When they think about accidents at sea, many people think of the TV or newspaper stories of passengers on large cruise ships who are injured because of a slip and fall accident or become sick from food poisoning. While it is certainly true that many cruise ship passengers are injured every year during their cruise ship vacations, there is another class of people injured at sea which generally receives little media publicity.

This class consists of the seamen or sea workers who are injured while performing the duties of their job. Sea workers include employees of both luxurious cruise ships and cargo ships. The life of a seaworker may at first blush seem adventurous and glamorous. In reality, a ship, being in motion, and subject to the vagaries of storms and other dangers at sea, is a dangerous working environment. Moreover, a seriously injured seaworker may not be able to obtain immediate medical attention if the ship is hundreds of miles away from a port with suitable medical care facilities.

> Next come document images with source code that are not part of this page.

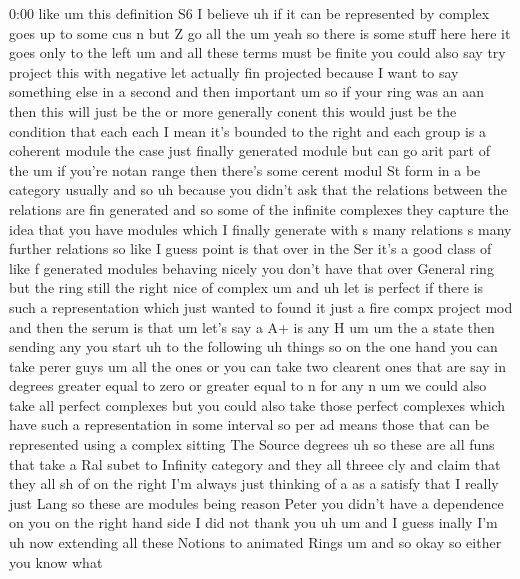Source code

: \begin{unfinished}{0:00}
like  um  this  definition  S6  I
believe
uh  if  it  can  be
represented
by
complex  goes  up  to  some  cus  n
but
Z  go  all
the  um  yeah  so  there  is  some  stuff  here
here  it  goes  only  to  the  left
um  and  all  these  terms  must  be
finite  you  could  also  say  try  project
this  with
negative  let  actually  fin  projected
because  I  want  to  say  something  else  in
a  second  and  then
important
um  so  if  your  ring  was  an  aan  then  this
will  just  be  the  or  more  generally
conent  this  would  just  be  the  condition
that
each  each  I  mean  it's  bounded  to  the
right  and  each  group  is  a  coherent
module  the  case  just  finally  generated
module  but  can  go  arit  part  of
the  um  if  you're  notan  range  then
there's
some  cerent  modul  St  form  in  a  be
category  usually  and  so
uh  because  you  didn't  ask  that  the
relations  between  the  relations  are  fin
generated  and  so  some  of  the  infinite
complexes  they  capture  the  idea  that  you
have
modules  which  I  finally  generate  with  s
many  relations  s  many  further
relations
so
like  I  guess  point  is  that  over  in  the
Ser  it's  a  good  class  of  like  f
generated  modules  behaving  nicely  you
don't  have  that  over  General  ring  but
the  ring  still  the  right  nice  of
complex
um  and  uh  let  is
perfect  if  there  is  such  a
representation  which  just  wanted
to  found  it  just  a  fire  compx  project
mod
and  then  the  serum  is
that  um  let's  say  a
A+  is  any
H
um  um  the  a
state
then  sending
any
you
start  uh  to  the  following  uh  things  so
on  the  one  hand  you  can
take  perer
guys  um  all  the
ones  or  you  can  take  two  clearent  ones
that  are  say  in  degrees  greater  equal  to
zero  or  greater  equal  to  n  for  any
n  um  we  could  also  take  all  perfect
complexes  but  you  could  also  take  those
perfect
complexes  which  have  such  a
representation  in  some
interval  so  per  ad  means  those  that  can
be  represented  using  a  complex  sitting
The  Source
degrees
uh  so  these  are  all  funs  that  take  a  Ral
subet  to  Infinity  category
and  they  all  threee  cly  and  claim  that
they  all  sh
of  on  the  right  I'm  always  just  thinking
of  a  as
a  satisfy  that  I  really  just
Lang  so  these  are
modules
being
reason  Peter  you  didn't  have  a
dependence  on  you  on  the  right  hand  side
I  did  not  thank  you
uh  um  and  I  guess  inally  I'm  uh  now
extending  all  these  Notions  to  animated
Rings
um  and  so  okay  so  either  you  know  what

\end{unfinished}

Seamen who are injured aboard ship generally have three possible sources of compensation for their injuries: The Doctrine of Unseaworthiness of the Vessel, the Jones Act, and the Principle of Maintenance of Cure. For cases where a seaman is killed while in the performance of his duties, the seaman’s family may also seek damages under the Death on the High Seas Act.

This blog posting will discuss the Doctrine of Unseaworthiness and succeeding blogs will cover the Jones Act, the Principle of Maintenance of Cure, and recent case law. It should be emphasized that an injured seaman has an absolute right to maintenance and cure under Maritime law, quite apart from any lawsuit which he or she may bring for personal injury brought under the Jones Act and/or the Doctrine of Unseaworthiness.

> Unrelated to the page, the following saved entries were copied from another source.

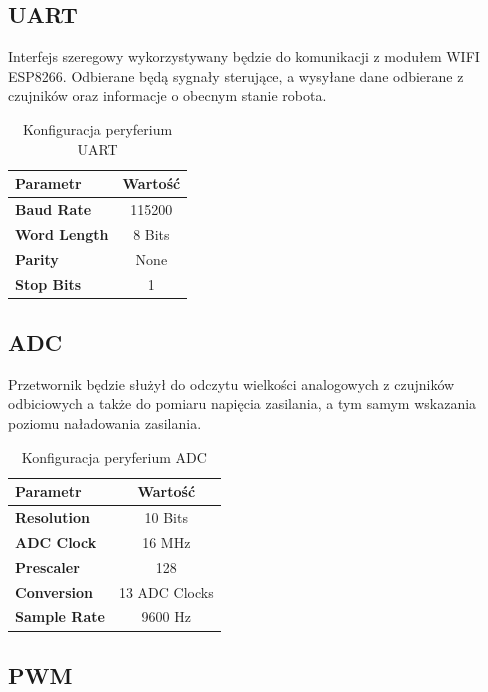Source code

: \documentclass[10pt, a4paper]{article}
\begin{document}
\subsection{UART}

Interfejs szeregowy wykorzystywany będzie do komunikacji z modułem WIFI
ESP8266. Odbierane będą sygnały sterujące, a wysyłane dane odbierane z czujników oraz informacje o obecnym stanie robota.

\begin{table}[H]
	\centering
	\begin{tabular}{|l|c|} \hline
		\textbf{Parametr} & Wartość \\
		\hline
		\hline  \textbf{Baud Rate}&115200  \\\hline
		\textbf{Word Length } & 8 Bits \\\hline
		\textbf{Parity} &  None\\
		\hline
		\textbf{Stop Bits}& 1\\
		\hline
	\end{tabular}
	\caption{Konfiguracja peryferium UART}
	\label{tab:UART}
\end{table}

\subsection{ADC}

Przetwornik będzie służył do odczytu wielkości analogowych z czujników odbiciowych a także do pomiaru napięcia zasilania, a tym samym wskazania poziomu naładowania zasilania.

\begin{table}[H]
	\centering
	\begin{tabular}{|l|c|} \hline
		\textbf{Parametr} & Wartość \\
		\hline
		\hline  \textbf{Resolution}&10 Bits  \\\hline
		\textbf{ADC Clock } & 16 MHz \\\hline
		\textbf{Prescaler} &  128\\
		\hline
		\textbf{Conversion}& 13 ADC Clocks\\
		\hline
		\textbf{Sample Rate}& 9600 Hz\\
		\hline
	\end{tabular}
	\caption{Konfiguracja peryferium ADC}
	\label{tab:USART}
\end{table}

\subsection{PWM}
\end{document}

Maritime law is a complex area of the law. An injured seaman or maritime worker should consider seeking out an experienced maritime law attorney before settling any claim with his employer. Otherwise the injured worker may never obtain the compensation he may well be entitled to given the facts of his case and the extent of his injuries.

The Doctrine of Unseaworthiness of the Vessel

A seaman has the right to work on a seaworthy vessel. Or, put another way, the owner of a vessel which employs seamen has an absolute duty to provide sea workers with a seaworthy vessel.

Seaworthiness is a condition that can change given the environment the ship may encounter while at sea. For example, a ship may be mechanically and structurally fit for its intended use when it leaves port, be adequately equipped with navigational equipment, and have appropriate safety gear on board. Yet this same vessel could become unseaworthy because of dangers that may arise, become known, or should have become known at sea.

For instance, some crucial navigational instrumentation may become damaged a few days out and be repairable only back at port. If the captain does not turn back and a seaman is injured because of the captain’s failure to recognize that his ship has become unseaworthy, the company which owns the ship could be held liable for the injured seaman’s injuries under the Doctrine of Unseaworthiness (and possibly negligence under the Jones Act as well.).